Marshall : La Pluie de Pièces d’Or (1912)
Frank James Marshall (1877–1944) fut l’une des grandes figures du jeu d’échecs américain au début du XXe siècle. Il grandit en partie au Canada, où il découvrit le jeu très jeune. Initié à l’âge de 9 ans par son père, Alfred Marshall, il progresse rapidement : à seulement 13 ans, il compte déjà parmi les meilleurs joueurs de Montréal. Trois ans plus tard, il s’impose au championnat du club d’échecs de la ville. Se pose alors pour lui un choix décisif, commun à de nombreux talents : embrasser une carrière professionnelle ou suivre une voie jugée plus conventionnelle. Fidèle à sa passion, Marshall opte sans hésitation pour les échecs et retourne à New York afin de se consacrer pleinement à son art.

En 1904, Frank Marshall s’impose lors du championnat des États-Unis, mais choisit de ne pas revendiquer le titre en l’absence du champion en titre, Harry Pillsbury. Après le décès de ce dernier en 1906, Marshall continue néanmoins de refuser toute reconnaissance officielle et attend de conquérir le titre sans contestation, ce qu’il fait finalement en 1909 à l’issue d’un tournoi.
Au-delà de ses résultats, Marshall se distingue par son intégrité et son sens du fair-play. La même année, il accepte d’affronter un jeune joueur cubain encore peu connu, José Raúl Capablanca. À la surprise générale, Marshall subit une lourde défaite, avec seulement une victoire. Loin d’en garder amertume ou rancœur, il prend conscience de l’exceptionnel talent de son adversaire et estime qu’un tel joueur mérite d’accéder aux plus hautes sphères du jeu. Convaincu du potentiel de Capablanca, Marshall s’emploie activement à soutenir sa carrière. Il intervient notamment pour que le Cubain soit admis au prestigieux tournoi de Saint-Sébastien en 1911, une compétition fermée réunissant l’élite mondiale et annoncée comme la plus relevée jamais organisée. Malgré les critiques suscitées par cette invitation, Capablanca s’impose brillamment et confirme les intuitions de son défenseur.
Enfin, en 1922, Frank Marshall marque durablement l’histoire des échecs en fondant le Marshall Chess Club, institution devenue emblématique du jeu à New York et bien au-delà.

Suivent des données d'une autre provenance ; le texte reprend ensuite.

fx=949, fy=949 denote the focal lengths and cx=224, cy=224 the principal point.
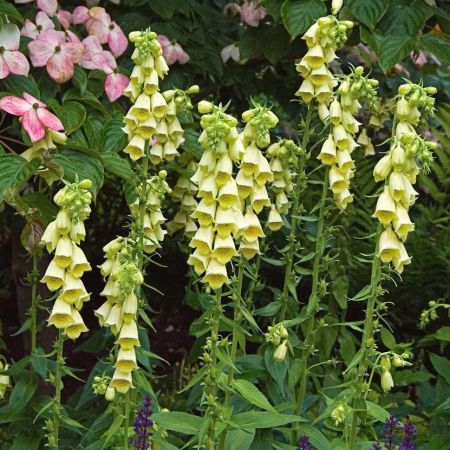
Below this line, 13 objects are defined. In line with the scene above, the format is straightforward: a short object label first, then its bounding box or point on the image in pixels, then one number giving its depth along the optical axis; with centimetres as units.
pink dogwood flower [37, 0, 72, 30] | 341
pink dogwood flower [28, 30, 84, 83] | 317
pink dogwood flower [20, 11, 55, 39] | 331
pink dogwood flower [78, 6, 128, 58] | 353
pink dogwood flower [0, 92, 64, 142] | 283
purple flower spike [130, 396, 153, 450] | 251
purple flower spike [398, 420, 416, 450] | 261
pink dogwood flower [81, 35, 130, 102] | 335
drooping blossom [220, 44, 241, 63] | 403
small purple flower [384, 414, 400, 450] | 263
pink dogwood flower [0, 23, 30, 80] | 303
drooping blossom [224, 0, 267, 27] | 390
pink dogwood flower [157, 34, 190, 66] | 369
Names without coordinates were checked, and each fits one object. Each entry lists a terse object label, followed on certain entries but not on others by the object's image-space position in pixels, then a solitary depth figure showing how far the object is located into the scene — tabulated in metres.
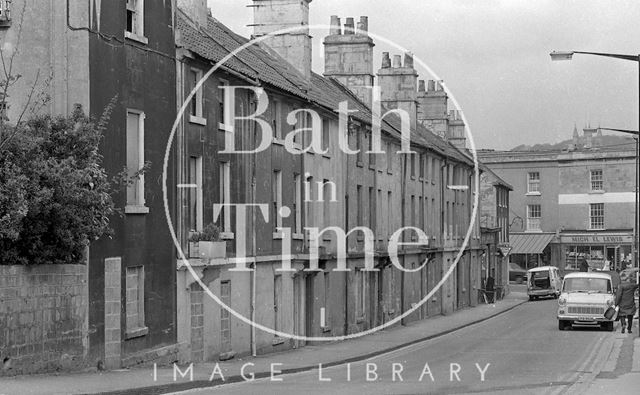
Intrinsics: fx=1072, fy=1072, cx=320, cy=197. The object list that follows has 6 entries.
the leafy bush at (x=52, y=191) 18.80
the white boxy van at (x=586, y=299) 39.12
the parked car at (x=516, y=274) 96.14
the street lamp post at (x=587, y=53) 29.12
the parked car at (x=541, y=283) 73.75
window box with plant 26.23
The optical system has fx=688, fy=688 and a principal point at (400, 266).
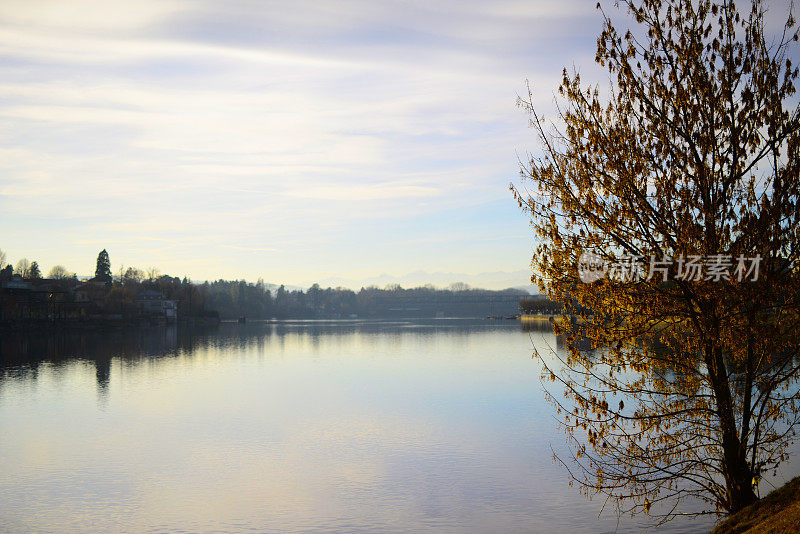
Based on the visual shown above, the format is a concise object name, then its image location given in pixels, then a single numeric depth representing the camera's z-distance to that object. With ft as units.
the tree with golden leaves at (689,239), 34.22
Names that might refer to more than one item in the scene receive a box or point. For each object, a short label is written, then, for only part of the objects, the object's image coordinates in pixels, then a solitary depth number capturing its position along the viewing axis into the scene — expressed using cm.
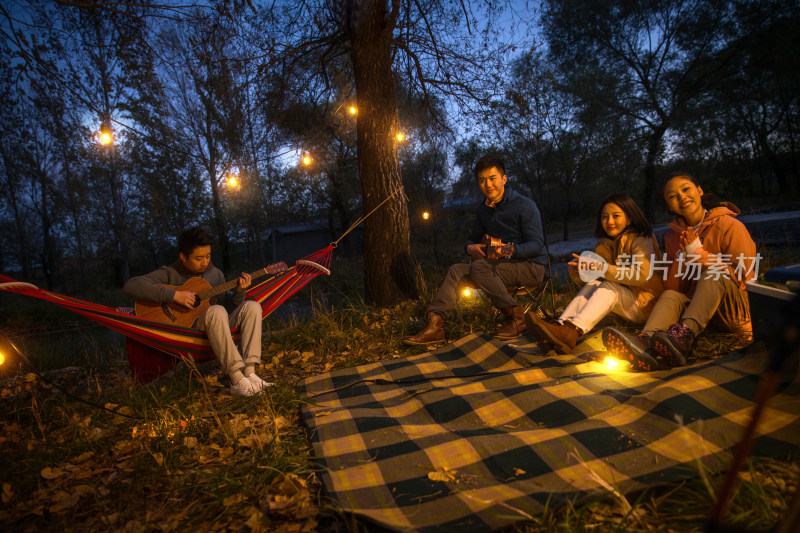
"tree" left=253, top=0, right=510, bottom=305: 358
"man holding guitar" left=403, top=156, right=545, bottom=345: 268
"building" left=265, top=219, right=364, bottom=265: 1849
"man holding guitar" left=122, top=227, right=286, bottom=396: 218
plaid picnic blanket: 121
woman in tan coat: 223
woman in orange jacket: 190
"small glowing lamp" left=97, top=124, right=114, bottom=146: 398
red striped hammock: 204
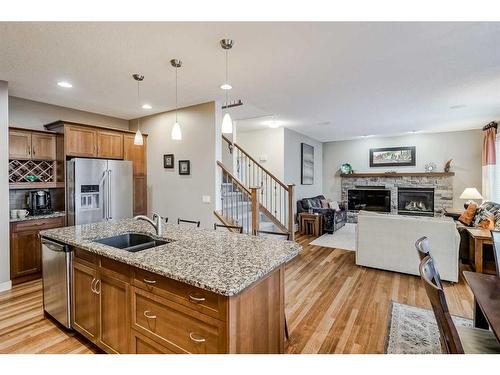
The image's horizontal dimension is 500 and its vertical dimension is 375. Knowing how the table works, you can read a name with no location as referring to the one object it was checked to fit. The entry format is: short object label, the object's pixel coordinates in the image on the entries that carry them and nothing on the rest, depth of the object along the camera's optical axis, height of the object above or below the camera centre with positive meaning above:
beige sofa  3.37 -0.84
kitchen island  1.35 -0.68
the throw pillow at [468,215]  4.64 -0.61
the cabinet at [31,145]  3.70 +0.57
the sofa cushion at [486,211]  4.27 -0.51
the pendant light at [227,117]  2.38 +0.66
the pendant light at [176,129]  2.81 +0.58
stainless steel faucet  2.36 -0.39
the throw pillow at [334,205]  7.43 -0.66
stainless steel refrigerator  3.92 -0.11
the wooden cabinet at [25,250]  3.47 -0.91
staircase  4.23 -0.32
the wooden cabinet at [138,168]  4.87 +0.29
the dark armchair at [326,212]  6.45 -0.78
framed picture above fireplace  7.67 +0.77
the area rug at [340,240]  5.29 -1.28
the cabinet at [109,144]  4.44 +0.68
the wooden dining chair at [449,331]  0.99 -0.59
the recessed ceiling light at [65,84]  3.38 +1.31
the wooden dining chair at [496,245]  1.69 -0.43
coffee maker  3.94 -0.29
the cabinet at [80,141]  4.04 +0.68
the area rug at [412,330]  2.11 -1.34
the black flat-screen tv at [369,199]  8.02 -0.55
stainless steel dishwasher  2.23 -0.87
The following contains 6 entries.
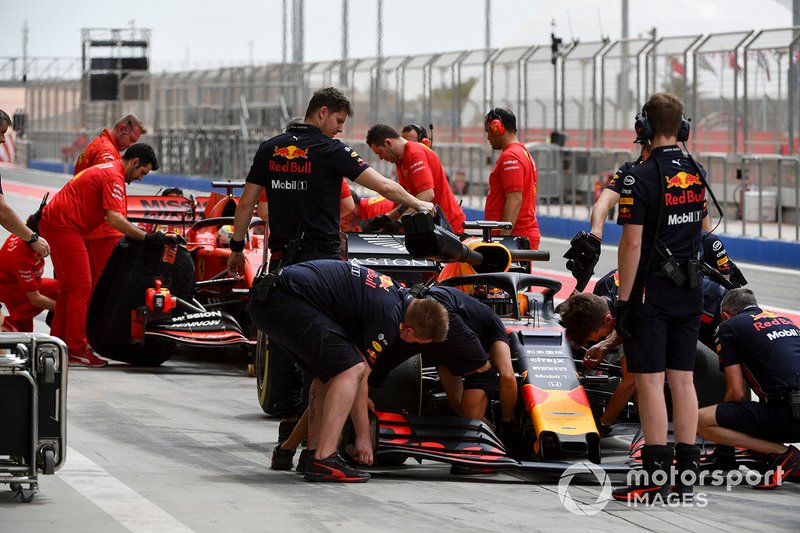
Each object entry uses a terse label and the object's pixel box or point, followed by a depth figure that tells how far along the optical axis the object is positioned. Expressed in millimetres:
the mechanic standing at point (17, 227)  19937
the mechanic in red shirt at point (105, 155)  24516
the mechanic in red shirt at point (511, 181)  22422
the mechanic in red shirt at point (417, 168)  23078
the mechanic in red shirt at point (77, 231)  23703
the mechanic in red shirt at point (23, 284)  24297
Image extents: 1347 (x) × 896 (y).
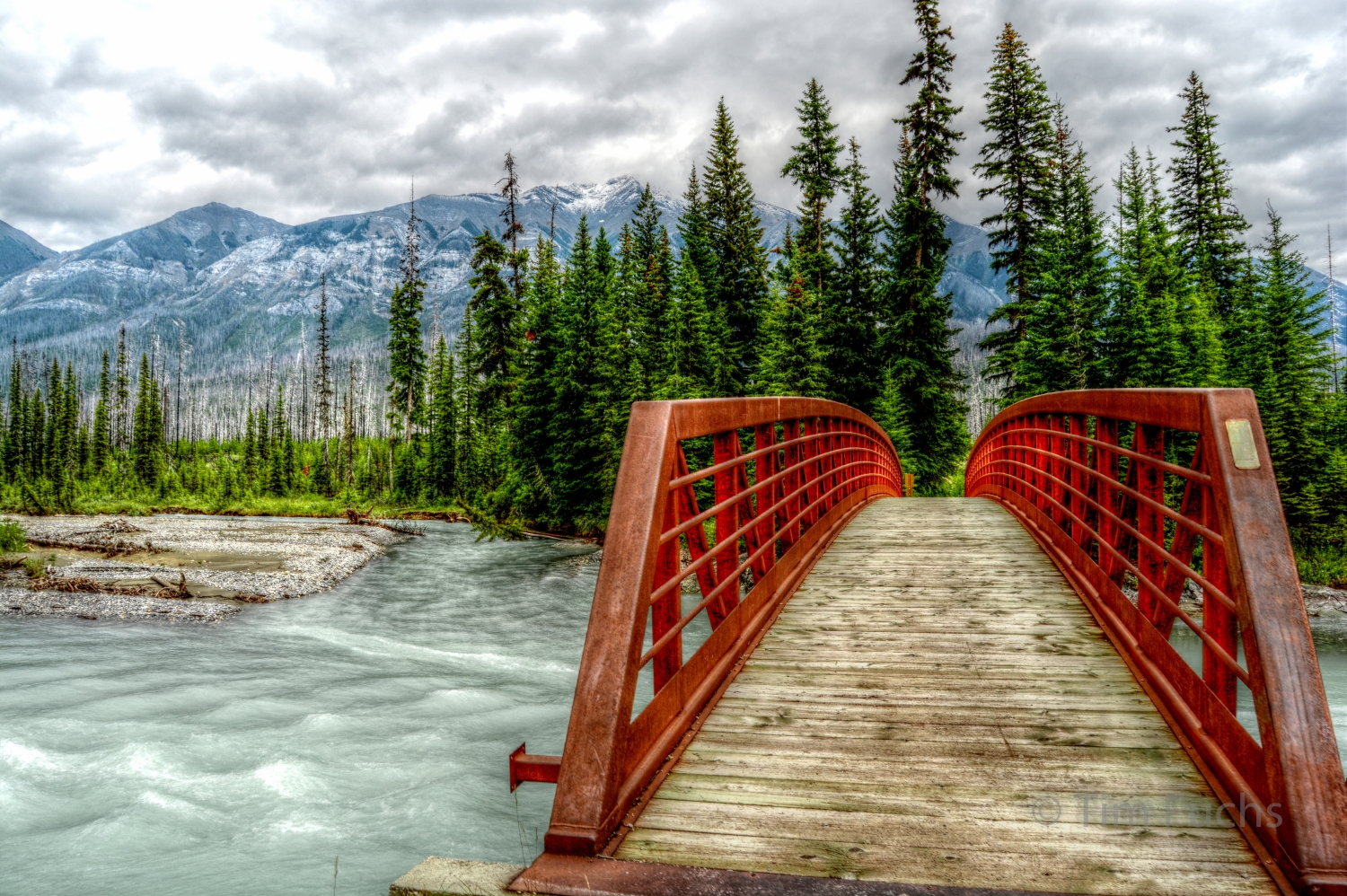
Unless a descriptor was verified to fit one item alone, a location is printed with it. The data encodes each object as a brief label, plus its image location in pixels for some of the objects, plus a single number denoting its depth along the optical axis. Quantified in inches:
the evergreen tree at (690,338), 1107.9
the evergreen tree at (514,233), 1355.7
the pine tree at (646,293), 1187.3
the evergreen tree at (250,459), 2184.9
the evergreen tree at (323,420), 2061.1
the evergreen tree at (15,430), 2363.4
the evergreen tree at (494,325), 1358.3
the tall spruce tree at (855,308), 1245.7
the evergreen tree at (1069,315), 923.4
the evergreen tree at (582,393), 1031.0
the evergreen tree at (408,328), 1841.8
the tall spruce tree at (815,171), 1266.0
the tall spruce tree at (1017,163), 1080.8
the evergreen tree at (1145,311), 892.0
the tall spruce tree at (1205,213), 1314.0
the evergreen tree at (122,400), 2714.1
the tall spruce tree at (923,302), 1089.4
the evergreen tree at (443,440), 1893.5
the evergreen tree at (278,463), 2091.5
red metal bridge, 90.9
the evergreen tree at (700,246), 1427.2
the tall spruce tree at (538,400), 1117.7
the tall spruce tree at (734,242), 1450.5
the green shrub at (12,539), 676.4
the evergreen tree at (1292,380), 953.5
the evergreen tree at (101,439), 2354.8
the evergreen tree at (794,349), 1013.2
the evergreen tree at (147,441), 2290.8
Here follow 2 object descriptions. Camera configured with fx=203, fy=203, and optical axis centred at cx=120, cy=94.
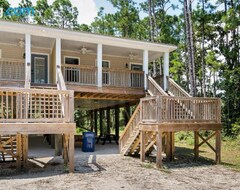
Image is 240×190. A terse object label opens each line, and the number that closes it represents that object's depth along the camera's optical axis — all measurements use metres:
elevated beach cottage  6.53
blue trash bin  10.21
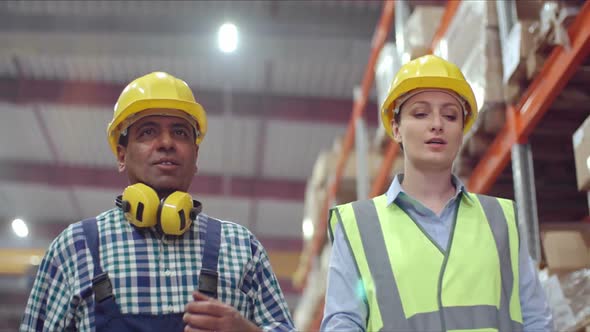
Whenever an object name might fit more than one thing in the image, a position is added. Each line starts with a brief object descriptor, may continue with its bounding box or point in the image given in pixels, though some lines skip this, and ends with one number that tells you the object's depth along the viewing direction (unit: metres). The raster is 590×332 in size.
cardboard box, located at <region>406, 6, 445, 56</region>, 5.69
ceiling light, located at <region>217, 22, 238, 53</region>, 9.18
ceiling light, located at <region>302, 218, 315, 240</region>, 9.68
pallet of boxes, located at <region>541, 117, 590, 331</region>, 3.45
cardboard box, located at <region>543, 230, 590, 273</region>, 3.57
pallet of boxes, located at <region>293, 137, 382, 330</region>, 8.30
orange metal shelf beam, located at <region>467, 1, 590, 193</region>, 3.71
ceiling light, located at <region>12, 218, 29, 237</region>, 16.87
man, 2.37
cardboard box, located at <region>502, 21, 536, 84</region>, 4.10
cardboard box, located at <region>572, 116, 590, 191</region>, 3.46
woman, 2.36
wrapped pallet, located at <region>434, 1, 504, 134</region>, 4.48
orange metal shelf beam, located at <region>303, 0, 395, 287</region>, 6.95
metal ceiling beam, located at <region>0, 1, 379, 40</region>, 9.31
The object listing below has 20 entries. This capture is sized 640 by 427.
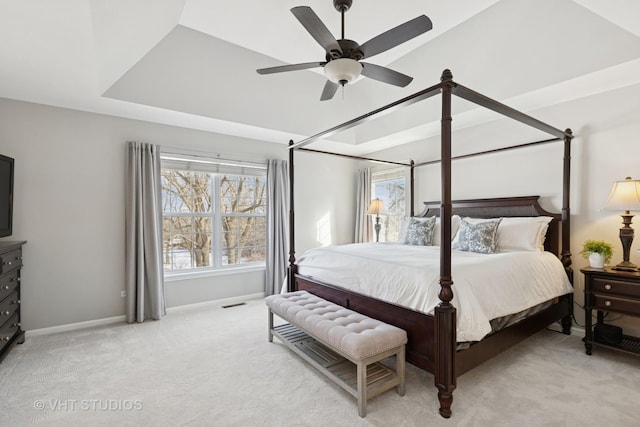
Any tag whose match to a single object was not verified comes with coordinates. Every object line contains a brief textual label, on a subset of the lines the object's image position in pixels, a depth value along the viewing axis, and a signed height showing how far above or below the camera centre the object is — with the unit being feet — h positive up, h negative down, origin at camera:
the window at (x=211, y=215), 14.16 -0.33
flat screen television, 9.61 +0.42
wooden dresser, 8.70 -2.62
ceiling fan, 6.39 +3.61
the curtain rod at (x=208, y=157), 13.46 +2.32
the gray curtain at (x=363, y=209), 18.83 -0.13
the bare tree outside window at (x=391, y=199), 17.72 +0.45
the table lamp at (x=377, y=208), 17.02 -0.06
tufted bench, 6.59 -3.10
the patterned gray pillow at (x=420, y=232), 13.05 -1.08
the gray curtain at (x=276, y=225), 15.87 -0.89
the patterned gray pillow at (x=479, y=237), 10.84 -1.11
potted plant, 9.23 -1.40
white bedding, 7.03 -1.93
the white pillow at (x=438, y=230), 13.07 -1.00
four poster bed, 6.55 -2.53
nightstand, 8.36 -2.53
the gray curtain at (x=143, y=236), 12.34 -1.13
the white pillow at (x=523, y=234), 10.75 -0.98
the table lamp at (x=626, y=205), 8.70 +0.02
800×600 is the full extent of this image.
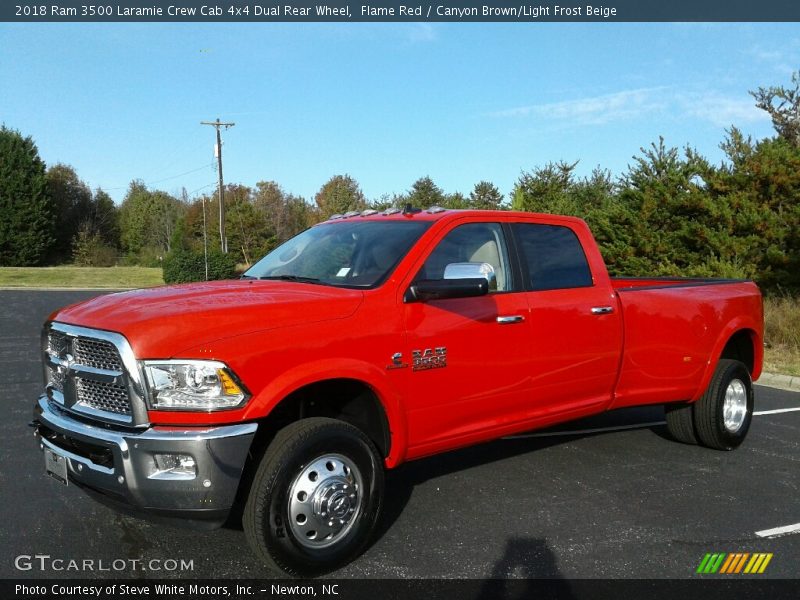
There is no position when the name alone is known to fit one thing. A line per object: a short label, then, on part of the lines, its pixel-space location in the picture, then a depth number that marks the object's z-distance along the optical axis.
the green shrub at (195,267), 32.06
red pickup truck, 3.25
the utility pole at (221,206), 41.13
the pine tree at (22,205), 54.00
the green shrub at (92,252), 56.62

Marshall était réputé pour son sens tactique hors norme, mais aussi pour sa capacité à tendre des pièges redoutables, retournant des positions compromises grâce à des idées audacieuses ou des coups totalement inattendus. Il aimait lui-même comparer son style de jeu à celui du boxeur Jack Dempsey : « Je pense jouer comme Dempsey. Dès que le gong du premier round retentit, il se jette sur son adversaire à coups répétés, sans lui laisser le temps de reprendre ses esprits. »
Cette philosophie s’illustre parfaitement dans sa célèbre partie contre Stefan Levitsky, disputée à Breslau en 1912. Aux commandes des pièces noires, Marshall y conclut la rencontre par un spectaculaire pseudo-sacrifice de la Dame, offrant à son adversaire la possibilité de la capturer de trois façons différentes. Le coup fit une telle impression que, selon la tradition, les spectateurs auraient jeté des pièces d’or sur l’échiquier après le dernier mouvement de Marshall.